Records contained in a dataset
++++++
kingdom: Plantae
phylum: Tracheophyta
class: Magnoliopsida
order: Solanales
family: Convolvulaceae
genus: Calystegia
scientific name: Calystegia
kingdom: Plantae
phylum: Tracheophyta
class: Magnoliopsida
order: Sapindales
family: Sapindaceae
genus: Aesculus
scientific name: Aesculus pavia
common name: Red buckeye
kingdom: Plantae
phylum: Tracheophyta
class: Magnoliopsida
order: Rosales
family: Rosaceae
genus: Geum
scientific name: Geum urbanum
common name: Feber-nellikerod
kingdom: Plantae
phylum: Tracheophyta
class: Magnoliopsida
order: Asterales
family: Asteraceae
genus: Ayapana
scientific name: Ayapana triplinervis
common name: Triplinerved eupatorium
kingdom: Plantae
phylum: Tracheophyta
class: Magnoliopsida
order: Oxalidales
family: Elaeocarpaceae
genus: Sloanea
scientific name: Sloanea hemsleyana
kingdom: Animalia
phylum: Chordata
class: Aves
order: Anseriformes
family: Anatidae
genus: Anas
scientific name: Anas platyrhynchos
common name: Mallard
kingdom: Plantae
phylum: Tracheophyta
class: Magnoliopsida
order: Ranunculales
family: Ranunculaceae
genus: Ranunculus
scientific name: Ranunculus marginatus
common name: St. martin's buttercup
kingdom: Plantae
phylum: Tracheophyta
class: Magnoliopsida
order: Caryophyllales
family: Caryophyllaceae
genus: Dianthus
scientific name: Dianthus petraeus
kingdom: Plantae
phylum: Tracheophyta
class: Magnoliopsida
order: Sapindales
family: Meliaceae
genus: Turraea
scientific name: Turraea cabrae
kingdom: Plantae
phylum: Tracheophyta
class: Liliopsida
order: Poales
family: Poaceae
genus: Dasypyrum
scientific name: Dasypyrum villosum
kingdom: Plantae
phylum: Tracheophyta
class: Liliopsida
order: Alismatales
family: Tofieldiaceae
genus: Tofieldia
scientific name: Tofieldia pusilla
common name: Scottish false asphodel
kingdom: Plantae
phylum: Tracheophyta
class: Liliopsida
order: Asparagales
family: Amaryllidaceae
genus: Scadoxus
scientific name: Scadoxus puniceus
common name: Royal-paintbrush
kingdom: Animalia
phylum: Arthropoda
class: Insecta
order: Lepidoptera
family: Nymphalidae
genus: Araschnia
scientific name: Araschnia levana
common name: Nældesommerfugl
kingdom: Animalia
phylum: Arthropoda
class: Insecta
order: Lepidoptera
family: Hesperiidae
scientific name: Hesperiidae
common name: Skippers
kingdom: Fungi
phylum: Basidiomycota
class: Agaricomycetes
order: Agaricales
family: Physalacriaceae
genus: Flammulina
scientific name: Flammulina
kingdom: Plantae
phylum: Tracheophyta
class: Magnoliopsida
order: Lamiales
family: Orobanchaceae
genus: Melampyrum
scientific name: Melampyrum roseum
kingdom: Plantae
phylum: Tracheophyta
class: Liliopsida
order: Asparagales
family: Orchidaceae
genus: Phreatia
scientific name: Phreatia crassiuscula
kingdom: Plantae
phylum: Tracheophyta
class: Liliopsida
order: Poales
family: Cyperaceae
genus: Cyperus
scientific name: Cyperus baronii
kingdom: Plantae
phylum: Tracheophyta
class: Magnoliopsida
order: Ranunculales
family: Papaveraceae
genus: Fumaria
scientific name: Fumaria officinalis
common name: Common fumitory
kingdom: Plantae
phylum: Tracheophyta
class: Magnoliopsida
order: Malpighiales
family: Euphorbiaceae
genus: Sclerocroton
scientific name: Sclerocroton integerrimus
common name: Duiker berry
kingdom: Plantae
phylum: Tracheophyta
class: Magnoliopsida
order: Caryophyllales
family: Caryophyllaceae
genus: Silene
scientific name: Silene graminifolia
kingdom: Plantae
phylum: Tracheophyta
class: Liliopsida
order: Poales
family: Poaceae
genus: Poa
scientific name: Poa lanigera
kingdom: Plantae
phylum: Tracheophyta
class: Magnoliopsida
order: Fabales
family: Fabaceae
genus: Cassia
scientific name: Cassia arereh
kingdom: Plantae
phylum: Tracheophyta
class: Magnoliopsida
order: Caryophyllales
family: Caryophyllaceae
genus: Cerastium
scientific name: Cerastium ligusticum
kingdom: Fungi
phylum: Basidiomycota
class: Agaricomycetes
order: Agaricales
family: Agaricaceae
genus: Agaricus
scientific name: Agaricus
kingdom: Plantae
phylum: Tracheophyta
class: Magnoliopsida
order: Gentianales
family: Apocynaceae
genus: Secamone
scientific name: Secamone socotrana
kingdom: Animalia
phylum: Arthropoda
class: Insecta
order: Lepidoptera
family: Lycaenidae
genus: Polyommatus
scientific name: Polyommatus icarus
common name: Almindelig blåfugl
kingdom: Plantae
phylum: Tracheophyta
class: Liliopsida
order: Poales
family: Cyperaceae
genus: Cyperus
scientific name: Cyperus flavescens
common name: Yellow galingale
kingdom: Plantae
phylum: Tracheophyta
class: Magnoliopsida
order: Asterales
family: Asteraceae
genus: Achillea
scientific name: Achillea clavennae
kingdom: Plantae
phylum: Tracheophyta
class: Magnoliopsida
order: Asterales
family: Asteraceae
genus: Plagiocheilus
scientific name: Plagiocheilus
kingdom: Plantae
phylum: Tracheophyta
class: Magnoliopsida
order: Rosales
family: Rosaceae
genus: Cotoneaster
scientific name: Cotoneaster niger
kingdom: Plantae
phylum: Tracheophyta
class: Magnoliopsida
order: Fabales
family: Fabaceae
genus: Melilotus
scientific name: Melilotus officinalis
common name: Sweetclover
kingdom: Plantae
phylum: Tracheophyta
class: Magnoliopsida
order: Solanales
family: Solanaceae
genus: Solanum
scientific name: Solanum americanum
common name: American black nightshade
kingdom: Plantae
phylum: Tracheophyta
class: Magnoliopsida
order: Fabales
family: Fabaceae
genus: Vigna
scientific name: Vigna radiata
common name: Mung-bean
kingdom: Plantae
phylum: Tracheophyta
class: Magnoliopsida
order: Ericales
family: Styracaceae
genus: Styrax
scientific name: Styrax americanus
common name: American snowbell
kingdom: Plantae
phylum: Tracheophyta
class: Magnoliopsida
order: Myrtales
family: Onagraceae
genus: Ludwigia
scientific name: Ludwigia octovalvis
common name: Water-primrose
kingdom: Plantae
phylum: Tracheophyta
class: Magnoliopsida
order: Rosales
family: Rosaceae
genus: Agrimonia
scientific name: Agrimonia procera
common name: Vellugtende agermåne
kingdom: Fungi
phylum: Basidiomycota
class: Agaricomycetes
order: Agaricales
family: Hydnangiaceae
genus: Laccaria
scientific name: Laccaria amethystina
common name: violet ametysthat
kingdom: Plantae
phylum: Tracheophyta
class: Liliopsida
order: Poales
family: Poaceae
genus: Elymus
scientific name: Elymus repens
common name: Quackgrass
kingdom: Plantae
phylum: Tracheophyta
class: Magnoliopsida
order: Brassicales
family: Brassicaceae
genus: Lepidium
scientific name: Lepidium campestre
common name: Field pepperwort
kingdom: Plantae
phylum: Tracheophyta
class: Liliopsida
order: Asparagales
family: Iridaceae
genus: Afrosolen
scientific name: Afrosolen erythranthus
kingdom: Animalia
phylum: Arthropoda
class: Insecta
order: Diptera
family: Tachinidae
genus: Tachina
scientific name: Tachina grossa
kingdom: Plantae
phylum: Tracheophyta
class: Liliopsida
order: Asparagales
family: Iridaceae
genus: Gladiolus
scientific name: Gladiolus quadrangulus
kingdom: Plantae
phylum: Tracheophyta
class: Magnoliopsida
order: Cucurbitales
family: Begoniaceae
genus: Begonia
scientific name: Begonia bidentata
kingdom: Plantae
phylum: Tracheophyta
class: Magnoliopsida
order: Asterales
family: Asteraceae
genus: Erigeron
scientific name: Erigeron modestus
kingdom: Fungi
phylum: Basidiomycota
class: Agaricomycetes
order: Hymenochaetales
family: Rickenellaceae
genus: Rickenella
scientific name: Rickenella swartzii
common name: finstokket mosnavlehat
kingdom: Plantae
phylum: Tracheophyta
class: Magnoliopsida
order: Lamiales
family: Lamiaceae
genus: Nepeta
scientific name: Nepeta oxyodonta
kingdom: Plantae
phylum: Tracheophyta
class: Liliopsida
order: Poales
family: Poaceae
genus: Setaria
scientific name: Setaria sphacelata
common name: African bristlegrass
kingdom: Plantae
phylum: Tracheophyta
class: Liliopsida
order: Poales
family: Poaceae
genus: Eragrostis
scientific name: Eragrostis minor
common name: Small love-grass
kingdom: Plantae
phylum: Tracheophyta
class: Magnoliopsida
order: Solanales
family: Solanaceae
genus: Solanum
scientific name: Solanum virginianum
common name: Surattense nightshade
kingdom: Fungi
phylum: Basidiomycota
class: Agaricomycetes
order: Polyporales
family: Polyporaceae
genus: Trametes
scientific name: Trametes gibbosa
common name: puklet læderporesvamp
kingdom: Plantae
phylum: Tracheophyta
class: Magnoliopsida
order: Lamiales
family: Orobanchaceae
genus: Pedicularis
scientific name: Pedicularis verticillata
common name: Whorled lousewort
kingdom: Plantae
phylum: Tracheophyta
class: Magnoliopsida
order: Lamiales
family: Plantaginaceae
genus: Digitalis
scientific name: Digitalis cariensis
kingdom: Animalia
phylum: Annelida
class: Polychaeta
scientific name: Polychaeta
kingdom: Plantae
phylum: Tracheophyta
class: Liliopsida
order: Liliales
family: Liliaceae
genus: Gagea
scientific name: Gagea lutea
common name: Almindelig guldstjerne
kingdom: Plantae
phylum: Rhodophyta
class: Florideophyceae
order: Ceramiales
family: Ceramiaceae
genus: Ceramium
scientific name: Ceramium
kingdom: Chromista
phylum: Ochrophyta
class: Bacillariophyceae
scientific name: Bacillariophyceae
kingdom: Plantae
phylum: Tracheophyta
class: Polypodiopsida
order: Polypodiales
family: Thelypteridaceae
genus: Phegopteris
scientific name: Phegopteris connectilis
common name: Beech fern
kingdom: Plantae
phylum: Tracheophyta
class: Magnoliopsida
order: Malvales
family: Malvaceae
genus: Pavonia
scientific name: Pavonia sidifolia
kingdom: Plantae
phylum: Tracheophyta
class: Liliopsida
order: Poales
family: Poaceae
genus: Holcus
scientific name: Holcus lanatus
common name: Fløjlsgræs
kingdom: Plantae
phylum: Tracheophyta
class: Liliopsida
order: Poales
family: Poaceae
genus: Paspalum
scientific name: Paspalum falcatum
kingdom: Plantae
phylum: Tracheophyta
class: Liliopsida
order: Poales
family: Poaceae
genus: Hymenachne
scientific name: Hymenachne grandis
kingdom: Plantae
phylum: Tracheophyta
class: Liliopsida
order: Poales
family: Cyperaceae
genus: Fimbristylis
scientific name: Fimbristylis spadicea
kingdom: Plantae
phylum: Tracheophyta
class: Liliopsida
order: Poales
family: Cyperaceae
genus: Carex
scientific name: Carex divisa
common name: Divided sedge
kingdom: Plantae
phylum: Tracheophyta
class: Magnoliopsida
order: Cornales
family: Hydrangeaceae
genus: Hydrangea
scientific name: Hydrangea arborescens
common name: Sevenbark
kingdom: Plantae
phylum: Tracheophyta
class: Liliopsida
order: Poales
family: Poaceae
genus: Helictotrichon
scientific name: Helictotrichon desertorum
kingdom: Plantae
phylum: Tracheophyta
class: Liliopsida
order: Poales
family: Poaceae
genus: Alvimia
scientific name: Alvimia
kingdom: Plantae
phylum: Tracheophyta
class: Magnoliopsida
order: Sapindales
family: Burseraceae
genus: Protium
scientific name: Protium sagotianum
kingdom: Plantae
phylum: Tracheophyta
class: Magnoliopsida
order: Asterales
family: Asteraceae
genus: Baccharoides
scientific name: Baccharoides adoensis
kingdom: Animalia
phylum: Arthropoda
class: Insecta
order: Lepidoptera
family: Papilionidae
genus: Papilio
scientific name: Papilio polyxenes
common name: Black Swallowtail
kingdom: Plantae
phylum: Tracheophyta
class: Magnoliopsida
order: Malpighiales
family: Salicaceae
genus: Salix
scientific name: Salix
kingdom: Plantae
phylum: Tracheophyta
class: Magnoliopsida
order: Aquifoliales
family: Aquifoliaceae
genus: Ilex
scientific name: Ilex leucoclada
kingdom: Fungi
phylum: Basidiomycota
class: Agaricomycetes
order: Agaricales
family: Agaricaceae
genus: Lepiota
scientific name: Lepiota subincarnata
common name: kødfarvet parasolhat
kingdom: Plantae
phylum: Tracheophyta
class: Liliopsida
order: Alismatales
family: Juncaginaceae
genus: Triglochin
++++++
_The problem_
Copy out, word for word, every line of the entries above from the line containing "family: Papilionidae" down through the last line of the entries, including both ends.

_Exercise output_
family: Papilionidae
genus: Papilio
scientific name: Papilio polyxenes
common name: Black Swallowtail
kingdom: Plantae
phylum: Tracheophyta
class: Magnoliopsida
order: Malpighiales
family: Salicaceae
genus: Salix
scientific name: Salix
kingdom: Plantae
phylum: Tracheophyta
class: Magnoliopsida
order: Aquifoliales
family: Aquifoliaceae
genus: Ilex
scientific name: Ilex leucoclada
kingdom: Fungi
phylum: Basidiomycota
class: Agaricomycetes
order: Agaricales
family: Agaricaceae
genus: Lepiota
scientific name: Lepiota subincarnata
common name: kødfarvet parasolhat
kingdom: Plantae
phylum: Tracheophyta
class: Liliopsida
order: Alismatales
family: Juncaginaceae
genus: Triglochin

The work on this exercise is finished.